Tendon damage – steroid can weaken a tendon and therefore your specialist will take care not to inject into the tendon. Patients are advised to rest a joint for a few days after the injection. It is thankfully rare.
Infection (deep) is thankfully rare (5 per 100,0000) but immunocompromised patients should inform their clinicians nonetheless.
Cartilage loss research – repeated injections can thin the articular cartilage. This is less relevant when joints are already damaged but nonetheless repeated and frequent injection of the same joint is usually avoided.
Frequently asked questions relating to steroid injections
How many injections can I have?
Usually about 3 well-spaced apart ( at least 3-4 months apart) injections are possible during the course of a year if necessary. Your clinician will advise on this.
Will I gain weight?
No, this is most likely with oral steroids only.
I have an infection – should I avoid the steroid?
Yes. Most clinicians will not want to inject a site where there is active infection so its best to defer.
I have recently been vaccinated – can I have an injection?
You could have the steroid injection about 2 weeks after the vaccine. This is to avoid the potential immunosuppressive effects of a steroid injection interfering with the body mounting a immune response to the vaccine.
I am breastfeeding or pregnant – should I avoid a steroid injection?
Discuss with your clinician but steroid injections are usually safe for women who are pregnant or breastfeeding. The injections are commonly used in these situations when pregnant women present with severe carpal tunnel or De Quervain’s syndrome.
I am on blood thinners, should I avoid steroid injections?
Discuss with your clinician but this would not usually preclude a steroid injection. Ensure the anticoagulation is well controlled to avoid excessive bleeding or bruising at the site.
I am diabetic/ epileptic/ hypertensive – can I still have a steroid injection?
Inform your clinician but these conditions would not usually preclude having a steroid injection. Blood sugar levels can be a bit high for a few days after the injections and diabetics are advised to monitor their blood sugars.
I am allergic to steroid injections?
This is rare but you must inform your clinician.
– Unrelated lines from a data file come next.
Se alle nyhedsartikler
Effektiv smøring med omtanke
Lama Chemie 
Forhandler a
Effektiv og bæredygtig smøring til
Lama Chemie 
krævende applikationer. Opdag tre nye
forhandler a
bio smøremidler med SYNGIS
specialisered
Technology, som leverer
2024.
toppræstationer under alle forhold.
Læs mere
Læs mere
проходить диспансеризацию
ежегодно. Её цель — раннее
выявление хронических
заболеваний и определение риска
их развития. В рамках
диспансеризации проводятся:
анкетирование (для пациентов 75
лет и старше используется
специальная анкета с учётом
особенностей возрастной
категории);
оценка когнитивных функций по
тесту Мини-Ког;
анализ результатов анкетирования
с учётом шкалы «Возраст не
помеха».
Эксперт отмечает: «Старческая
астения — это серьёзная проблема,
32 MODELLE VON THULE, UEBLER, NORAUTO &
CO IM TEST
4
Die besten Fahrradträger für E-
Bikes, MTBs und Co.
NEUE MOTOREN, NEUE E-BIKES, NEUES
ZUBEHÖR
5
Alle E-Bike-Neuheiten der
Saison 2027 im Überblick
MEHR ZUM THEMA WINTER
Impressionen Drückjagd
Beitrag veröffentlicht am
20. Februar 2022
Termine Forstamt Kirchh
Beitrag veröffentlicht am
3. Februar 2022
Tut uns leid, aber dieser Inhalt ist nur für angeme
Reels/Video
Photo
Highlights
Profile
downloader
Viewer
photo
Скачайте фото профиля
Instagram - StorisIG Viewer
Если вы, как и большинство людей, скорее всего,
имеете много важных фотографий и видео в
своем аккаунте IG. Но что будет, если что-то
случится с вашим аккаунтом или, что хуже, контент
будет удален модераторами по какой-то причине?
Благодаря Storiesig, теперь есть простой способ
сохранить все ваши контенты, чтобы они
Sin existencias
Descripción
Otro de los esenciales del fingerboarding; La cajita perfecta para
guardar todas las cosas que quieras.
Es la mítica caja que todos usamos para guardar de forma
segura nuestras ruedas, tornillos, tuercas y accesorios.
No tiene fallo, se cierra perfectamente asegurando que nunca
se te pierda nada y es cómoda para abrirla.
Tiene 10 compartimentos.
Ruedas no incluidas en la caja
There is a lot of interest in the relatively new and emerging area of biologics – platelet rich protein (PRP). It has been made ‘fashionable‘ by the likes of Rafael Nadal and Tiger Woods. The healing of damaged, injured or inflamed tissues involves a complex inflammatory / healing response. Platelets release growth factors at the injured site and these are involved in the healing response. PRP is a high concentration of platelets and therefore growth factors which are involved in the healing response.
What is PRP?
PRP is obtained from the patient by taking a sample of their blood, spinning it down in a centrifuge machine which separates the blood into various components – red cells, white cells and the plasma rich layer. The latter is taken and injected into the patient’s injured region. It contains a high concentration of active platelets which release growth factors involved in the healing of damaged tissues – tendons, ligaments, joints (including degenerative or arthritic joints).
Sample of blood taken from patient
Centrifugation separates blood into different components
PRP (top layer) is taken and injected into damaged tissue
Benefits
The main advantage is that the substance injected is from the patient him/herself so there is a negligible risk of any adverse reaction. It is only as invasive as having a blood test and is a fairly quick procedure done in the outpatient setting usually.
Studies have confirmed the effectiveness of PRP for tennis elbow, jumper’s knee, plantar fasciitis and osteoarthritis of the knee. Studies around the hand and wrist do exist but it is not as well established. Miss Umarji is currently the Principle Investigator for an important study looking at the effectiveness of PRP for base of thumb arthritis.
In select cases surgery can be potentially avoided if PRP is successful.